Work required. Work through the lines below and count those holding "rule"; reply with the number only.

• • •

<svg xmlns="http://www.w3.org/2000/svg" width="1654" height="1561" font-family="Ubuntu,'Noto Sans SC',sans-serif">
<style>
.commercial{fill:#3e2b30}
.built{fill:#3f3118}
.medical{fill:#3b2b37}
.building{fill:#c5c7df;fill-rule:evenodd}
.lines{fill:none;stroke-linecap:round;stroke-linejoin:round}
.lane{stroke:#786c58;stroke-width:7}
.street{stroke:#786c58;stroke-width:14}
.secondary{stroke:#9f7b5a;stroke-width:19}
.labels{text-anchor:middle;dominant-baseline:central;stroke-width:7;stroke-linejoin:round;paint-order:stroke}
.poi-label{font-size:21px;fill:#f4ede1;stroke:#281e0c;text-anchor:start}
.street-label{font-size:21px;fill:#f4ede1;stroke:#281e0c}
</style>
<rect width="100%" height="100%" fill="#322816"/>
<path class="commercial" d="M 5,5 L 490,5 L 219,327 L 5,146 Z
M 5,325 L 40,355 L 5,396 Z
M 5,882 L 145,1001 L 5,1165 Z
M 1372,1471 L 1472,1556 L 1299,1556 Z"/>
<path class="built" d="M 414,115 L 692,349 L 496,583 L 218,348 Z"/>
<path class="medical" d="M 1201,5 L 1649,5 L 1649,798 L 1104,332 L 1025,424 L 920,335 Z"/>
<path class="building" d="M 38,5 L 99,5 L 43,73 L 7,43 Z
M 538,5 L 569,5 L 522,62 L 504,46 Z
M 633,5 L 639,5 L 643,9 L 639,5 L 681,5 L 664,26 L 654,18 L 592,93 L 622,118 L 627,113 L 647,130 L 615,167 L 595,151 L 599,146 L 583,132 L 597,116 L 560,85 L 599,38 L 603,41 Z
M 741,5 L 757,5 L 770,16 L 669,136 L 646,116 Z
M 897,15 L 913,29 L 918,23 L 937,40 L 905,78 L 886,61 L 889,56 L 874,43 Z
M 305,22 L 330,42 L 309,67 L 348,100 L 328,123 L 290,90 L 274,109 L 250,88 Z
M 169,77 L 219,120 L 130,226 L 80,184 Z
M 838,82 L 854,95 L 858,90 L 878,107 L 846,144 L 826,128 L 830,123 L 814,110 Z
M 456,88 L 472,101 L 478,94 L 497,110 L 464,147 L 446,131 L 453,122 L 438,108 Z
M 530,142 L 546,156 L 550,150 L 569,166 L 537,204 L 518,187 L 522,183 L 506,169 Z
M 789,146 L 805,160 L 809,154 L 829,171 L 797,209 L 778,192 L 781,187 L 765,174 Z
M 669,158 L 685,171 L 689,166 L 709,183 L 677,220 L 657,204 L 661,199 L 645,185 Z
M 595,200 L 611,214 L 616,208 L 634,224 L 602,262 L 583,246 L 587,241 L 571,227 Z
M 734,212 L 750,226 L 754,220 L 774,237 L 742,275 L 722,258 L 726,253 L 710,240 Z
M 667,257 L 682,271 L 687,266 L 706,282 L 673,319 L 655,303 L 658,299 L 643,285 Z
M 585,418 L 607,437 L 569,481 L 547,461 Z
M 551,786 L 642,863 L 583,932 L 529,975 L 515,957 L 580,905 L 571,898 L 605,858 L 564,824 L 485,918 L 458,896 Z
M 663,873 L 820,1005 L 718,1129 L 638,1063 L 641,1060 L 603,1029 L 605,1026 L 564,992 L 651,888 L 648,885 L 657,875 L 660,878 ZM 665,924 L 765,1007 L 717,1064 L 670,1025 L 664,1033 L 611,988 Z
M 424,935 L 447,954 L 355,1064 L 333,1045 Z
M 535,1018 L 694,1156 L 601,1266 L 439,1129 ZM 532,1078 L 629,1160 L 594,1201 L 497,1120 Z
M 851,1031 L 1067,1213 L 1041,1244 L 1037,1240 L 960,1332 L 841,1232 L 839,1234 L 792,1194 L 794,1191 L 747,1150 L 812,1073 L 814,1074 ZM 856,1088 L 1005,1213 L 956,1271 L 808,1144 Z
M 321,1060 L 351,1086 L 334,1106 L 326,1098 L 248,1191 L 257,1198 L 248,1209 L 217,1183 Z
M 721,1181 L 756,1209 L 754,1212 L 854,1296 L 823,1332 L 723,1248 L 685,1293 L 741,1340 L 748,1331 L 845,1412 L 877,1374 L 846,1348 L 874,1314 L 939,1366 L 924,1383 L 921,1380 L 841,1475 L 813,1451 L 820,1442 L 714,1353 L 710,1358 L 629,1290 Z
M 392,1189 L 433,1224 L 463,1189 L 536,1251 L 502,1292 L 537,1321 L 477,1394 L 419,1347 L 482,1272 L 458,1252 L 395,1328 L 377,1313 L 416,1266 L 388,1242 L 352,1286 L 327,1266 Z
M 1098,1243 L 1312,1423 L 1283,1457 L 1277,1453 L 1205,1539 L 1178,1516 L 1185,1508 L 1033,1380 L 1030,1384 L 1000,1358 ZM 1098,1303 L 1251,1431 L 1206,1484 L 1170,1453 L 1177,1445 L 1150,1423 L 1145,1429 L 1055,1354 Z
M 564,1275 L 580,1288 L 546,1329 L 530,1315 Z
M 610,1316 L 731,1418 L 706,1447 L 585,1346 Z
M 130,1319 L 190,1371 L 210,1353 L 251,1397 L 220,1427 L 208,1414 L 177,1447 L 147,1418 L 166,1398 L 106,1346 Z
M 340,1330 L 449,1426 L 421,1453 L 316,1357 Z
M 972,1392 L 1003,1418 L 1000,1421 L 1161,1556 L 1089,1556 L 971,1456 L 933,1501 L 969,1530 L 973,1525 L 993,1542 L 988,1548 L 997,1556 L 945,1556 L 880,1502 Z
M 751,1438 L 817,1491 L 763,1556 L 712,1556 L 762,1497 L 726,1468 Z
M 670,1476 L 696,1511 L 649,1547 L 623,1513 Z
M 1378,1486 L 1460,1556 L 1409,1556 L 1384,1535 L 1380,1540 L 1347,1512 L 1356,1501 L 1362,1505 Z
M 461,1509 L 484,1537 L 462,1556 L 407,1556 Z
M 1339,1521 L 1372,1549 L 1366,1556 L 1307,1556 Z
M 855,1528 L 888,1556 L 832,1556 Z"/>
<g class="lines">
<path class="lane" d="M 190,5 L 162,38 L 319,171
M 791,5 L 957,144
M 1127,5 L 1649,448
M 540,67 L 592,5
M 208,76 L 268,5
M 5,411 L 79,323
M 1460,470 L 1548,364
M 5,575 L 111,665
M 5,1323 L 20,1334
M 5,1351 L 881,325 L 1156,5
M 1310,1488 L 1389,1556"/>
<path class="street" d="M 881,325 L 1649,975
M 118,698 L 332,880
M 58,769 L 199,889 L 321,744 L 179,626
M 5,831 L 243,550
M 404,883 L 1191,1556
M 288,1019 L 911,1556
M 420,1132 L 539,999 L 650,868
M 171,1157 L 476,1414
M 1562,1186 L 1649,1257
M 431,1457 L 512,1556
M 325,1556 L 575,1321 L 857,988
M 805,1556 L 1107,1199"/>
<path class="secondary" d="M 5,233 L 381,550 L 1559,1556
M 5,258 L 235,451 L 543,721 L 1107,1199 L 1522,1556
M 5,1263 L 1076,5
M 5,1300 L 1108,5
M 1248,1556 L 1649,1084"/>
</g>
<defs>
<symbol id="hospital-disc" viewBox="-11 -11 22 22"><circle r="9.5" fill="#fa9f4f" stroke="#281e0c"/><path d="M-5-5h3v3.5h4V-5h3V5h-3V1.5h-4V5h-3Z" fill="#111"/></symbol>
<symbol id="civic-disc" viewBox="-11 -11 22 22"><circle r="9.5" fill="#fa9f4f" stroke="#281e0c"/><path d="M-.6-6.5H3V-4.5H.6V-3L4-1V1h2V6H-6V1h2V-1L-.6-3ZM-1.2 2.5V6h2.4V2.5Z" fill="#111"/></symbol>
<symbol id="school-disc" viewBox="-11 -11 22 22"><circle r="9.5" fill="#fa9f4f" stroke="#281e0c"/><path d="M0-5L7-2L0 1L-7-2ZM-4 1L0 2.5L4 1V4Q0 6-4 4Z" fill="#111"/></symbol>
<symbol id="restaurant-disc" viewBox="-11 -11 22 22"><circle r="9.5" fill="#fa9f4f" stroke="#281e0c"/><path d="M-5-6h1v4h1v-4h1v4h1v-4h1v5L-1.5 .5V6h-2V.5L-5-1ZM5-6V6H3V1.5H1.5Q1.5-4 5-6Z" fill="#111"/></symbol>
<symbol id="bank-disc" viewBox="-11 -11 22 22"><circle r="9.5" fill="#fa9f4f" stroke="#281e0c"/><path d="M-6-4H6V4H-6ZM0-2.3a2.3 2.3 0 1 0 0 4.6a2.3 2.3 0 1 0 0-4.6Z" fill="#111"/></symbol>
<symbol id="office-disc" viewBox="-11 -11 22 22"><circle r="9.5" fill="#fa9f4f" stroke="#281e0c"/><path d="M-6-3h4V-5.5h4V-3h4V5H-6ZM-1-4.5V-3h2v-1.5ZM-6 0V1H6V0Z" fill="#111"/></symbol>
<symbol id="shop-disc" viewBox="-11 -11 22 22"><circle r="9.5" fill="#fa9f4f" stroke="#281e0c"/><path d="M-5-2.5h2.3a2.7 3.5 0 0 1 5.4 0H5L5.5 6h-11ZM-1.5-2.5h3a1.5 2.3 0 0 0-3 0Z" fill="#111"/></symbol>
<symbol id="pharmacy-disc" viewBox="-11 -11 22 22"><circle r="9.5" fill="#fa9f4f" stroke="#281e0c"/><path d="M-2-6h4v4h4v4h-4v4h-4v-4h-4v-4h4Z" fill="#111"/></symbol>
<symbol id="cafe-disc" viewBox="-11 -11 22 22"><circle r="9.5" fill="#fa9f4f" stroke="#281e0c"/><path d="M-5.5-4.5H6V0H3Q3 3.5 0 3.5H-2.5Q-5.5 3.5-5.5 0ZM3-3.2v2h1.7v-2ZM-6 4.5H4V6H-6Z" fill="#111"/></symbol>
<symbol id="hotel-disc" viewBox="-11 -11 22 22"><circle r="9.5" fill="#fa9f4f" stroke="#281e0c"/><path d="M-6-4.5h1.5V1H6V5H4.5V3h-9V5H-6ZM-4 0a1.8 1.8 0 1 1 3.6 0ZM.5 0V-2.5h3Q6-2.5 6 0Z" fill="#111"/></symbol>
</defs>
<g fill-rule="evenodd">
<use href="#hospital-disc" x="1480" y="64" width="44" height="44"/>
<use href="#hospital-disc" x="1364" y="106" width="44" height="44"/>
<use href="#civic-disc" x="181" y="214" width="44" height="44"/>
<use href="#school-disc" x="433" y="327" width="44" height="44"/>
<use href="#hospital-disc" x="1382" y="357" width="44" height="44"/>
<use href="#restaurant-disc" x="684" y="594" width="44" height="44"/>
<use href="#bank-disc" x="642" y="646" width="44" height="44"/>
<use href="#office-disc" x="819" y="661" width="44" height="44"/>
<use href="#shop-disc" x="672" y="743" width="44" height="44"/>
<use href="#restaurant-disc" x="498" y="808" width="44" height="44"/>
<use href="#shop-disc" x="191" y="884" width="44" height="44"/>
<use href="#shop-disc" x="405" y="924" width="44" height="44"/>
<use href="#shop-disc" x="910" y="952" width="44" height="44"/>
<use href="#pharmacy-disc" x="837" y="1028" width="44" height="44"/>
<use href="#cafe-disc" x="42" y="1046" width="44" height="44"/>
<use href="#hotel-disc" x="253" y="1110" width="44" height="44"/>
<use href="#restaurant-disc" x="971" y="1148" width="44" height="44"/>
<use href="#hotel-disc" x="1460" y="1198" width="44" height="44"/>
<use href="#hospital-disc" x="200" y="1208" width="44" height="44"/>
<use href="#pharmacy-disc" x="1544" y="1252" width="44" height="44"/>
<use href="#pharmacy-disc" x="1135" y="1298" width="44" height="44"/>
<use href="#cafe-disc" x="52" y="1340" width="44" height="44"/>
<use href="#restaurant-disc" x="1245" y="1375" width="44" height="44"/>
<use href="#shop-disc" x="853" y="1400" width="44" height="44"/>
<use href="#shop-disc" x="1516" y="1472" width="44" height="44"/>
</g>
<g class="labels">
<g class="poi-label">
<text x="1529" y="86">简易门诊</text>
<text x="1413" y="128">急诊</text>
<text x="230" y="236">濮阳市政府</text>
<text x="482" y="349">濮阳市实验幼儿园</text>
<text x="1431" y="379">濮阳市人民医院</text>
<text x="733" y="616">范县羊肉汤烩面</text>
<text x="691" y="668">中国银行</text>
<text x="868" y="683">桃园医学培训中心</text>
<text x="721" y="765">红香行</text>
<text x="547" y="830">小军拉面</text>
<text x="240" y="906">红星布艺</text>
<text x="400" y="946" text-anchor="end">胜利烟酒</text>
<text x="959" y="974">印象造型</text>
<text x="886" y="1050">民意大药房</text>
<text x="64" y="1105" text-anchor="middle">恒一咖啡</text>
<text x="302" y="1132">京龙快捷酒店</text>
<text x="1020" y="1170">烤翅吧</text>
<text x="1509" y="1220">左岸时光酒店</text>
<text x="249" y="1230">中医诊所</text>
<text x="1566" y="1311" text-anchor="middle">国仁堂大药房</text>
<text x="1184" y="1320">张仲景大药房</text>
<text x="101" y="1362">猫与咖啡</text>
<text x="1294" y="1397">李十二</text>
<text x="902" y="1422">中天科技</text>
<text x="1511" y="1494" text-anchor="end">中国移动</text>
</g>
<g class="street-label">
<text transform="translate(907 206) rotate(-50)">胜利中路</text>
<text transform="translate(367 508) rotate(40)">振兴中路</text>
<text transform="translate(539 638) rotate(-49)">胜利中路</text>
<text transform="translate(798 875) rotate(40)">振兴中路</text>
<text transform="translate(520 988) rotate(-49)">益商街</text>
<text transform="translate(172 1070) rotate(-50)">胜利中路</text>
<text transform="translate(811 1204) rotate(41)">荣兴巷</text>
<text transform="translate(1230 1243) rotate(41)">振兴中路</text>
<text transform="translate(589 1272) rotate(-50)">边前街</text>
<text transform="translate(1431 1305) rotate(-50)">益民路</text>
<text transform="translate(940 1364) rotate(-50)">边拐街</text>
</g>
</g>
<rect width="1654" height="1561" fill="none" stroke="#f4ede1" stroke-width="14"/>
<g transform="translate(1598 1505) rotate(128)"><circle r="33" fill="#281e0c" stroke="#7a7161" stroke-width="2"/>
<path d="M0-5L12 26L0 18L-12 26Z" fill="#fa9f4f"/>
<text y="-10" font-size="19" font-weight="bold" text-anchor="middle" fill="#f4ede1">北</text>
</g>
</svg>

• • •

Your solution. 2